The BMA said nursing vacancies represented more than one tenth of all NHS vacancies and added: “High vacancies create a vicious cycle: shortages produce environments of chronic stress, which increase pressure on existing staff, and in turn encourage higher turnover and absence.”
Islington South MP Emily Thornberry, speaking to ITV’s Good Morning Britain last week, would not say whether Labour would give nurses a pay rise, but “promised” they would “double” the size of the NHS workforce.
She said: “It isn’t just about pay. It is also about their working conditions. They are exhausted and frankly tearful and they’re being exploited and used and abused and it’s just not good enough. Whether you work in the NHS or whether you’re one of the 600,000 who waited for more than four hours in A&E in August, you know there aren’t enough people in the NHS. So we have a plan to double the size of the workforce – we’ve also shown how we’d pay for that.”
Prime minister Rishi Sunak told the House of Commons this week that his government was “rapidly implementing measures to improve the delivery of ambulance times and, indeed, urgent and emergency care”.

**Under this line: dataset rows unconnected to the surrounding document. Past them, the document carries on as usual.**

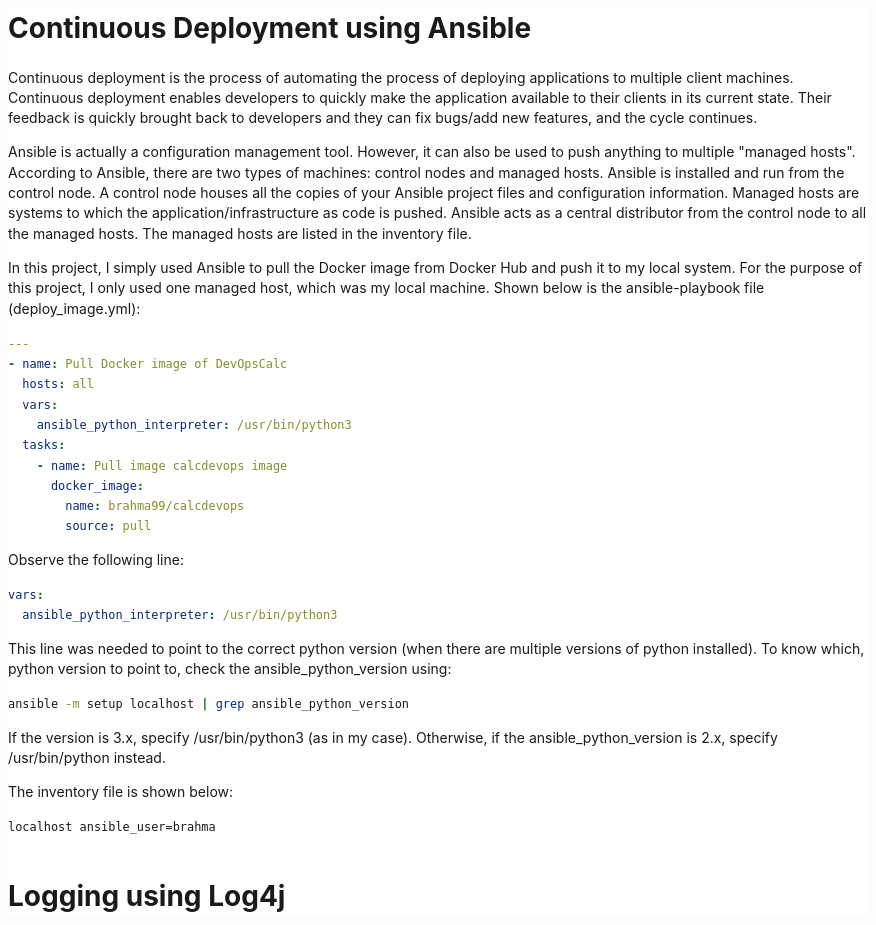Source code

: # Continuous Deployment using Ansible

Continuous deployment is the process of automating the process of deploying applications to multiple client machines. Continuous deployment enables developers to quickly make the application available to their clients in its current state. Their feedback is quickly brought back to developers and they can fix bugs/add new features, and the cycle continues.

Ansible is actually a configuration management tool. However, it can also be used to push anything to multiple "managed hosts". According to Ansible, there are two types of machines: control nodes and managed hosts. Ansible is installed and run from the control node. A control node houses all the copies of your Ansible project files and configuration information. Managed hosts are systems to which the application/infrastructure as code is pushed. Ansible acts as a central distributor from the control node to all the managed hosts. The managed hosts are listed in the inventory file.

In this project, I simply used Ansible to pull the Docker image from Docker Hub and push it to my local system. For the purpose of this project, I only used one managed host, which was my local machine. Shown below is the ansible-playbook file (deploy_image.yml):

```yaml
---
- name: Pull Docker image of DevOpsCalc
  hosts: all
  vars:
    ansible_python_interpreter: /usr/bin/python3
  tasks:
    - name: Pull image calcdevops image
      docker_image:
        name: brahma99/calcdevops
        source: pull
```

Observe the following line:

```yaml
vars:
  ansible_python_interpreter: /usr/bin/python3
```

This line was needed to point to the correct python version (when there are multiple versions of python installed). To know which, python version to point to, check the ansible_python_version using:

```bash
ansible -m setup localhost | grep ansible_python_version
```

If the version is 3.x, specify /usr/bin/python3 (as in my case). Otherwise, if the ansible_python_version is 2.x, specify /usr/bin/python instead.

The inventory file is shown below:

```bash
localhost ansible_user=brahma
```

# Logging using Log4j
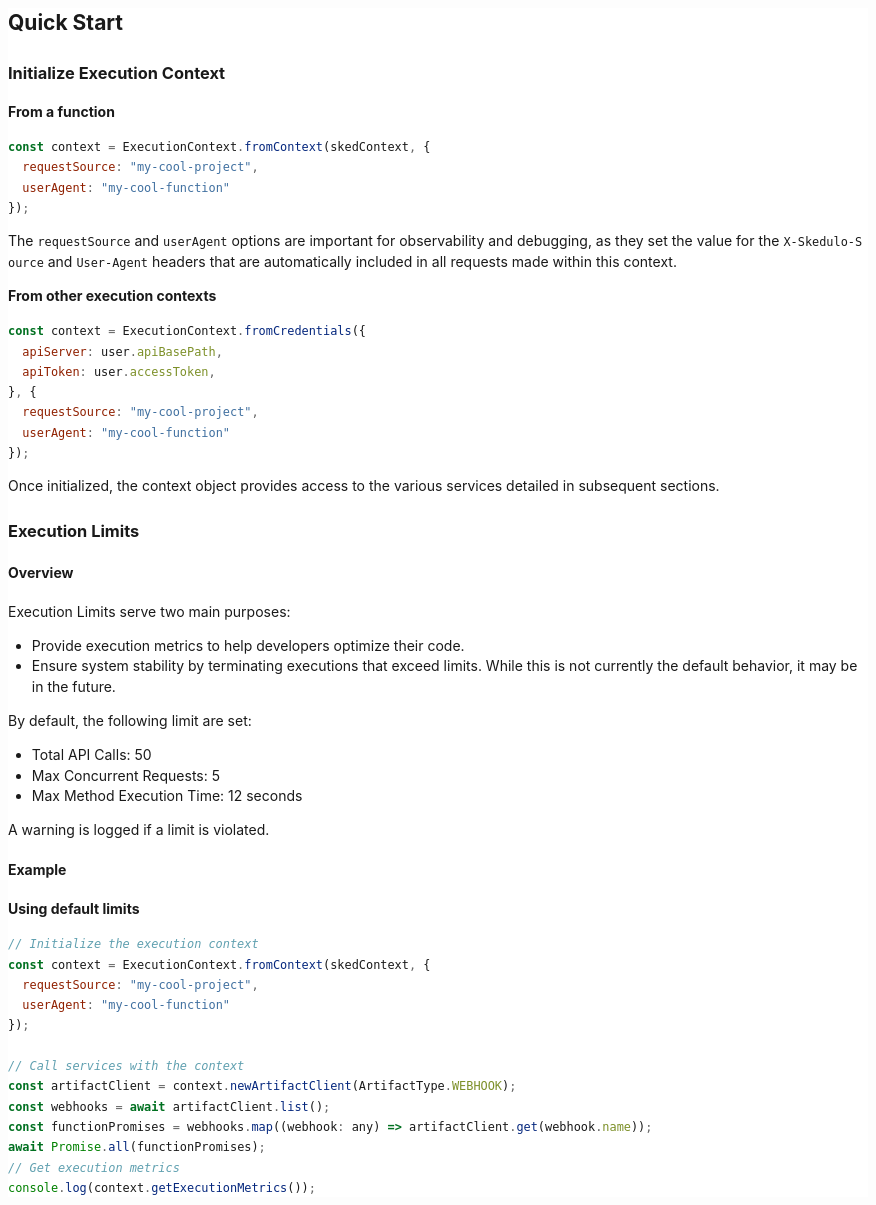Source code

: ## Quick Start
### Initialize Execution Context

**From a function**
```javascript
const context = ExecutionContext.fromContext(skedContext, {
  requestSource: "my-cool-project",
  userAgent: "my-cool-function"
});
```

The `requestSource` and `userAgent` options are important for observability and debugging, as they set the value for the `X-Skedulo-Source` and `User-Agent` headers that are automatically included in all requests made within this context.

**From other execution contexts**
```javascript
const context = ExecutionContext.fromCredentials({
  apiServer: user.apiBasePath,
  apiToken: user.accessToken,
}, {
  requestSource: "my-cool-project",
  userAgent: "my-cool-function"
});
```
Once initialized, the context object provides access to the various services detailed in subsequent sections.

### Execution Limits

#### Overview

Execution Limits serve two main purposes:

- Provide execution metrics to help developers optimize their code.
- Ensure system stability by terminating executions that exceed limits. While this is not currently the default behavior, it may be in the future.

By default, the following limit are set:

- Total API Calls: 50
- Max Concurrent Requests: 5
- Max Method Execution Time: 12 seconds

A warning is logged if a limit is violated.

#### Example

**Using default limits**

```javascript
// Initialize the execution context
const context = ExecutionContext.fromContext(skedContext, {
  requestSource: "my-cool-project",
  userAgent: "my-cool-function"
});

// Call services with the context
const artifactClient = context.newArtifactClient(ArtifactType.WEBHOOK);
const webhooks = await artifactClient.list();
const functionPromises = webhooks.map((webhook: any) => artifactClient.get(webhook.name));
await Promise.all(functionPromises);
// Get execution metrics
console.log(context.getExecutionMetrics());
```
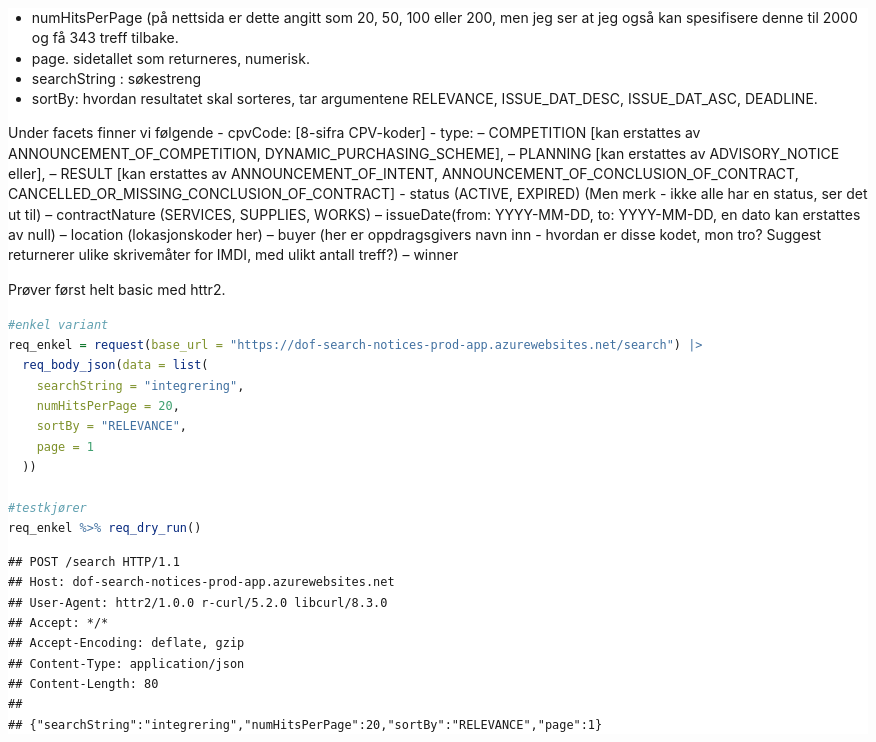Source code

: - numHitsPerPage (på nettsida er dette angitt som 20, 50, 100 eller 200,
  men jeg ser at jeg også kan spesifisere denne til 2000 og få 343 treff
  tilbake.
- page. sidetallet som returneres, numerisk.
- searchString : søkestreng
- sortBy: hvordan resultatet skal sorteres, tar argumentene RELEVANCE,
  ISSUE_DAT_DESC, ISSUE_DAT_ASC, DEADLINE.

Under facets finner vi følgende - cpvCode: \[8-sifra CPV-koder\] - type:
– COMPETITION \[kan erstattes av ANNOUNCEMENT_OF_COMPETITION,
DYNAMIC_PURCHASING_SCHEME\], – PLANNING \[kan erstattes av
ADVISORY_NOTICE eller\], – RESULT \[kan erstattes av
ANNOUNCEMENT_OF_INTENT, ANNOUNCEMENT_OF_CONCLUSION_OF_CONTRACT,
CANCELLED_OR_MISSING_CONCLUSION_OF_CONTRACT\] - status (ACTIVE, EXPIRED)
(Men merk - ikke alle har en status, ser det ut til) – contractNature
(SERVICES, SUPPLIES, WORKS) – issueDate(from: YYYY-MM-DD, to:
YYYY-MM-DD, en dato kan erstattes av null) – location (lokasjonskoder
her) – buyer (her er oppdragsgivers navn inn - hvordan er disse kodet,
mon tro? Suggest returnerer ulike skrivemåter for IMDI, med ulikt antall
treff?) – winner

Prøver først helt basic med httr2.

``` r
#enkel variant
req_enkel = request(base_url = "https://dof-search-notices-prod-app.azurewebsites.net/search") |>
  req_body_json(data = list(
    searchString = "integrering",
    numHitsPerPage = 20,
    sortBy = "RELEVANCE",
    page = 1
  ))

#testkjører
req_enkel %>% req_dry_run()
```

    ## POST /search HTTP/1.1
    ## Host: dof-search-notices-prod-app.azurewebsites.net
    ## User-Agent: httr2/1.0.0 r-curl/5.2.0 libcurl/8.3.0
    ## Accept: */*
    ## Accept-Encoding: deflate, gzip
    ## Content-Type: application/json
    ## Content-Length: 80
    ## 
    ## {"searchString":"integrering","numHitsPerPage":20,"sortBy":"RELEVANCE","page":1}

Nurses feel empowered by speaking out during historic national strike
Emma Ings and Emma Ferguson
NURSES told the Tribune they felt empowered and like they had a voice for the first time thanks to strike action against the government.
Around 300 nursing staff at University College London Hospitals walked out on Wednesday as part of historic national industrial action – the first ever called by the Royal College of Nursing union – over poverty pay and working conditions that are putting patients’ lives at risk.
They lined the steps with placards in a lively protest, whooping at buses and vans beeping support.
Cancer ward nurse Emma Ings, who has worked at UCH since the 1990s, said: “I believe in UCH so passionately. It’s a really, really great place and it’s just a wonderful sight to see everyone outside the hospital today.
“But for the first time in my life I have to say I wouldn’t recommend nursing as a profession.
“If my kids said to me, ‘Mum I want to do this’, I’d say I don’t think that’s such a good idea.
“Something has to change. We can’t go on seeing people exhausted and leaving the profession and crying and overworked and going off sick with stress.
She added: “Often, you get a 10-minute break in a 12-hour shift. That leads to compassion fatigue. Everyone has to have a break. But you can’t if you are working agency on all your days off.”
She said it cost her £30 to get into work as there were not enough affordable homes in London.
Ms Ings said: “I’m feeling empowered for the first time in a long time. It is always hard for us to walk out and leave our patients, who are still being looked after and cared for by colleagues.”
Cancer patients have been left with adequate staff during the strike under minimum level service agreements.
Nurse Emma Ferguson said: “The new nurses that are coming through are wiped out before they’ve begun. People are retiring early. They are leaving. They want out.
“It’s because the conditions are dreadful. We can’t provide care we want to provide. We are frightened we can’t keep people safe. There is no nursing care, it’s just keeping people alive at the moment.
“You have to live outside of London or in a flat with 10 people. I used to live in the nursing accommodation round the corner from here. It just doesn’t exist any more.”